Prompt: Render every line of the material below as a JSON list of strings, one string per line, leaving out any blank lines.

———

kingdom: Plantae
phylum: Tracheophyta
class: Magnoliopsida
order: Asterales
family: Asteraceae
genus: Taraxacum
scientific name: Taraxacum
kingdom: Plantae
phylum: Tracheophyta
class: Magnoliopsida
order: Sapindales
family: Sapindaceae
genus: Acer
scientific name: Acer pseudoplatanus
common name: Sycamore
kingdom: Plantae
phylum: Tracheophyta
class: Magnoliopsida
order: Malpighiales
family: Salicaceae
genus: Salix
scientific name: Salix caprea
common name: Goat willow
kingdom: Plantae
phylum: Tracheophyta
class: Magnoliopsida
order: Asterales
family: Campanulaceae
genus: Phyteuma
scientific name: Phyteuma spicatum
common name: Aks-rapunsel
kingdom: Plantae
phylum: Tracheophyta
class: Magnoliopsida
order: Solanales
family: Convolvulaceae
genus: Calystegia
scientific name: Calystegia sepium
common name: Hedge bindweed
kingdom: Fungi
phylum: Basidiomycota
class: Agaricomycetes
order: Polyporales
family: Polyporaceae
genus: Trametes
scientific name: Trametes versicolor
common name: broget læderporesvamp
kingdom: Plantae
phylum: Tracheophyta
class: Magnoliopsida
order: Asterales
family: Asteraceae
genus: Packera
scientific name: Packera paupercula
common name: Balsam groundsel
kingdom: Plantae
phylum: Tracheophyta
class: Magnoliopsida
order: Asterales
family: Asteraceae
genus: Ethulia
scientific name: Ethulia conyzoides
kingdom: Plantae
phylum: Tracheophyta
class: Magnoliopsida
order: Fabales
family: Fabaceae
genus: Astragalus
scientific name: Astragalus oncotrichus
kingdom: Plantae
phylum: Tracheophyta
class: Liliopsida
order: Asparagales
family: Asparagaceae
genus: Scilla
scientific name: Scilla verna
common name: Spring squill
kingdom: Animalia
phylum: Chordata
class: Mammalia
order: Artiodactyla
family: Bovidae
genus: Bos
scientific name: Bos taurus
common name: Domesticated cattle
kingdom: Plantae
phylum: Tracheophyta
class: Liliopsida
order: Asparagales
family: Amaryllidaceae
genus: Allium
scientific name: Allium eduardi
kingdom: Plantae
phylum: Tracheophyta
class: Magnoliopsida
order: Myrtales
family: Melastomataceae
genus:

———

Worked solution:
[
  "kingdom: Plantae",
  "phylum: Tracheophyta",
  "class: Magnoliopsida",
  "order: Asterales",
  "family: Asteraceae",
  "genus: Taraxacum",
  "scientific name: Taraxacum",
  "kingdom: Plantae",
  "phylum: Tracheophyta",
  "class: Magnoliopsida",
  "order: Sapindales",
  "family: Sapindaceae",
  "genus: Acer",
  "scientific name: Acer pseudoplatanus",
  "common name: Sycamore",
  "kingdom: Plantae",
  "phylum: Tracheophyta",
  "class: Magnoliopsida",
  "order: Malpighiales",
  "family: Salicaceae",
  "genus: Salix",
  "scientific name: Salix caprea",
  "common name: Goat willow",
  "kingdom: Plantae",
  "phylum: Tracheophyta",
  "class: Magnoliopsida",
  "order: Asterales",
  "family: Campanulaceae",
  "genus: Phyteuma",
  "scientific name: Phyteuma spicatum",
  "common name: Aks-rapunsel",
  "kingdom: Plantae",
  "phylum: Tracheophyta",
  "class: Magnoliopsida",
  "order: Solanales",
  "family: Convolvulaceae",
  "genus: Calystegia",
  "scientific name: Calystegia sepium",
  "common name: Hedge bindweed",
  "kingdom: Fungi",
  "phylum: Basidiomycota",
  "class: Agaricomycetes",
  "order: Polyporales",
  "family: Polyporaceae",
  "genus: Trametes",
  "scientific name: Trametes versicolor",
  "common name: broget læderporesvamp",
  "kingdom: Plantae",
  "phylum: Tracheophyta",
  "class: Magnoliopsida",
  "order: Asterales",
  "family: Asteraceae",
  "genus: Packera",
  "scientific name: Packera paupercula",
  "common name: Balsam groundsel",
  "kingdom: Plantae",
  "phylum: Tracheophyta",
  "class: Magnoliopsida",
  "order: Asterales",
  "family: Asteraceae",
  "genus: Ethulia",
  "scientific name: Ethulia conyzoides",
  "kingdom: Plantae",
  "phylum: Tracheophyta",
  "class: Magnoliopsida",
  "order: Fabales",
  "family: Fabaceae",
  "genus: Astragalus",
  "scientific name: Astragalus oncotrichus",
  "kingdom: Plantae",
  "phylum: Tracheophyta",
  "class: Liliopsida",
  "order: Asparagales",
  "family: Asparagaceae",
  "genus: Scilla",
  "scientific name: Scilla verna",
  "common name: Spring squill",
  "kingdom: Animalia",
  "phylum: Chordata",
  "class: Mammalia",
  "order: Artiodactyla",
  "family: Bovidae",
  "genus: Bos",
  "scientific name: Bos taurus",
  "common name: Domesticated cattle",
  "kingdom: Plantae",
  "phylum: Tracheophyta",
  "class: Liliopsida",
  "order: Asparagales",
  "family: Amaryllidaceae",
  "genus: Allium",
  "scientific name: Allium eduardi",
  "kingdom: Plantae",
  "phylum: Tracheophyta",
  "class: Magnoliopsida",
  "order: Myrtales",
  "family: Melastomataceae",
  "genus:"
]